During the last 20 years, New Jersey towns constructed 30,000 units of affordable housing, more than most states. Yet this falls far short of the need, estimated at 650,000 homes. And little of the new housing has been designated for the poor.

Next month, a state commission will issue new affordable housing goals for each community. But even before these figures are released, some officials warn that too much construction could worsen suburban sprawl, and activists worry that the state's commitment to affordable housing may erode.

The struggle to open suburbia to low-income people and minorities has been waged more intensely in New Jersey than any other state. And it's largely because of Ethel Lawrence -- a teacher who challenged the Garden State's exclusionary zoning laws 34 years ago.

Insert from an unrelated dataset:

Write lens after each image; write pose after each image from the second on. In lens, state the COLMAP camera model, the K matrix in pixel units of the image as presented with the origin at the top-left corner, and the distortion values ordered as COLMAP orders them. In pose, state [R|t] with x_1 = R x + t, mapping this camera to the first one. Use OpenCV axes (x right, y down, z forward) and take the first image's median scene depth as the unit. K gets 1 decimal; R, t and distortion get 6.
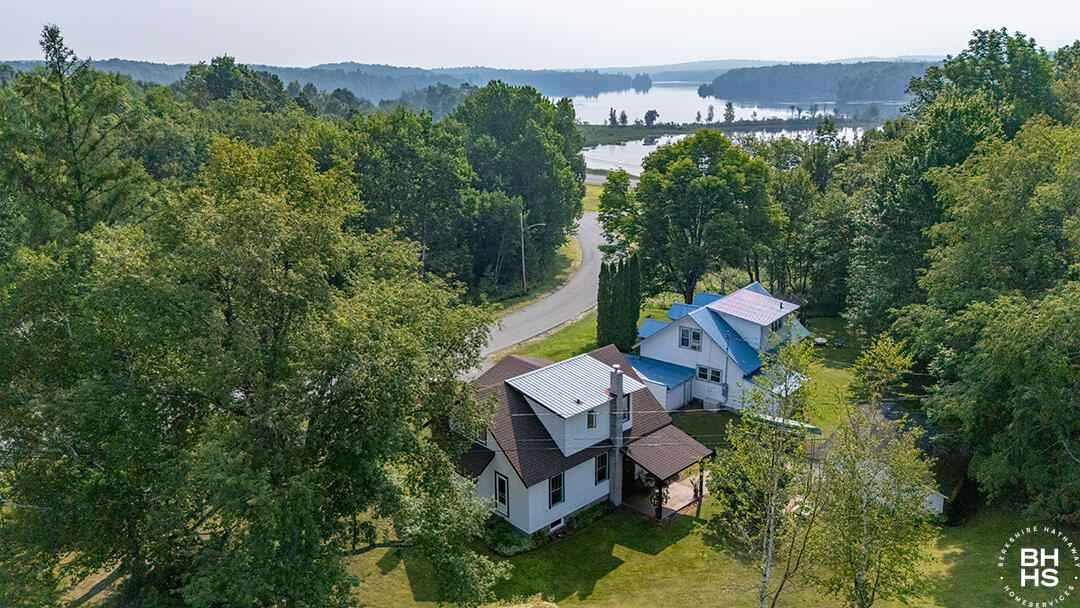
lens RADIAL K [[795.6, 0, 540.0], [0, 795.6, 304.0], [0, 0, 1]] dist [0.077121, -0.103119]
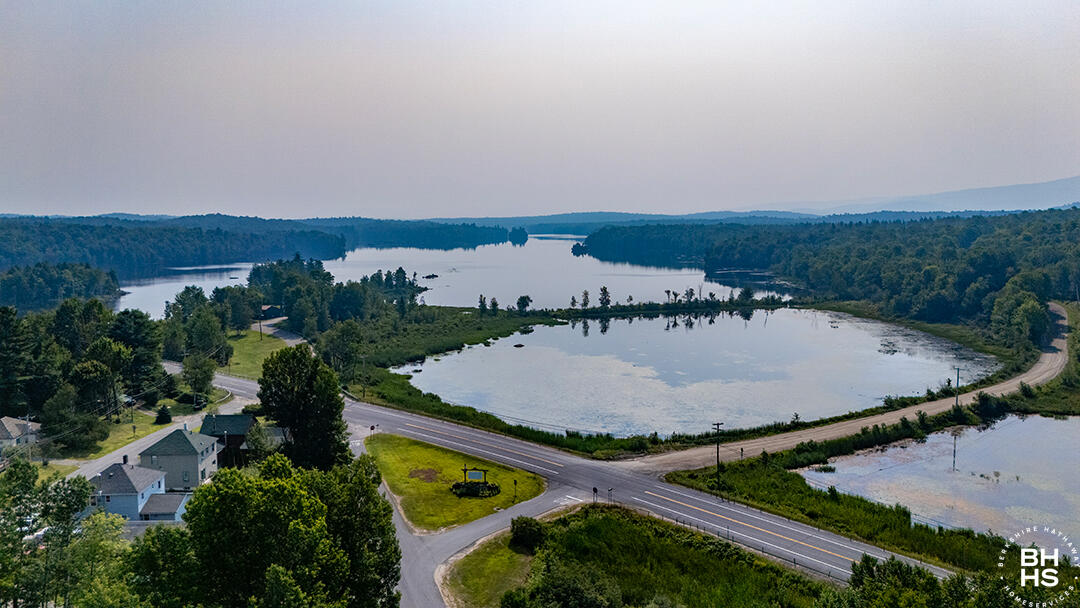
lens RADIAL K [[795.6, 0, 540.0], [0, 795.6, 304.0], [0, 0, 1]] dist [0.077121, -0.103119]
pose [[0.989027, -0.007899, 0.147524, 0.139111], [0.033458, 0.984600, -0.171589, -0.490895], [-0.143897, 0.174642, 0.974061, 0.621979]]
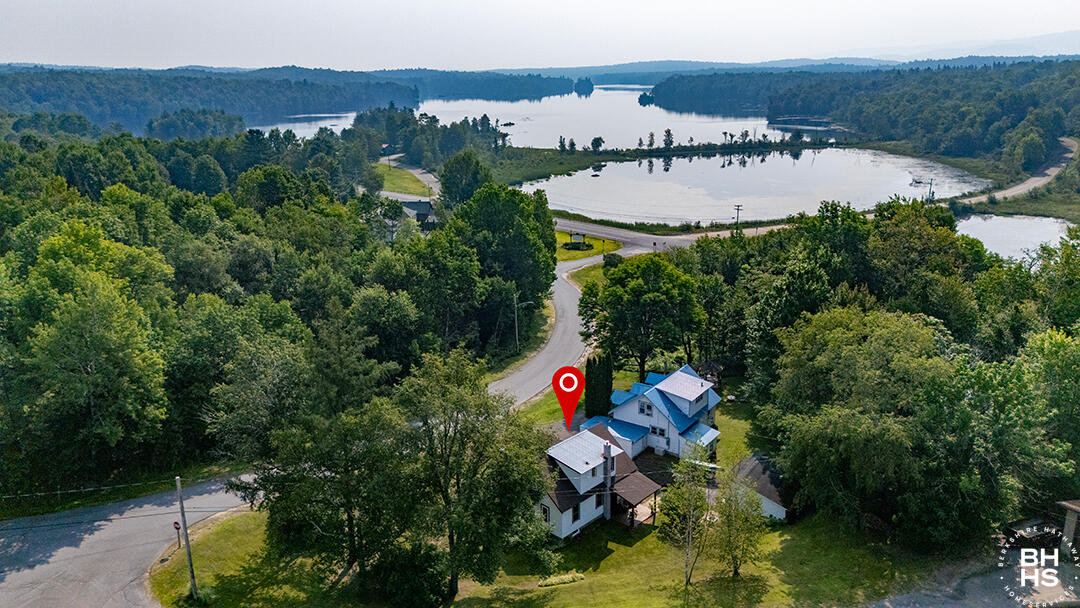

She and others won a sweeping courtroom victory, convincing the New Jersey Supreme Court that communities had a constitutional obligation to build affordable housing for the region's poorest people. No other state has such a legal mandate.

"Ethel Lawrence was an astonishing person, and what she did was very brave," said David Kirp, co-author of "Our Town," a book about the Mount Laurel case.

"She took on the system, and she kept pushing the housing issue," added Kirp, who teaches public policy at UC Berkeley. "What she did was even more sustained than Rosa Parks."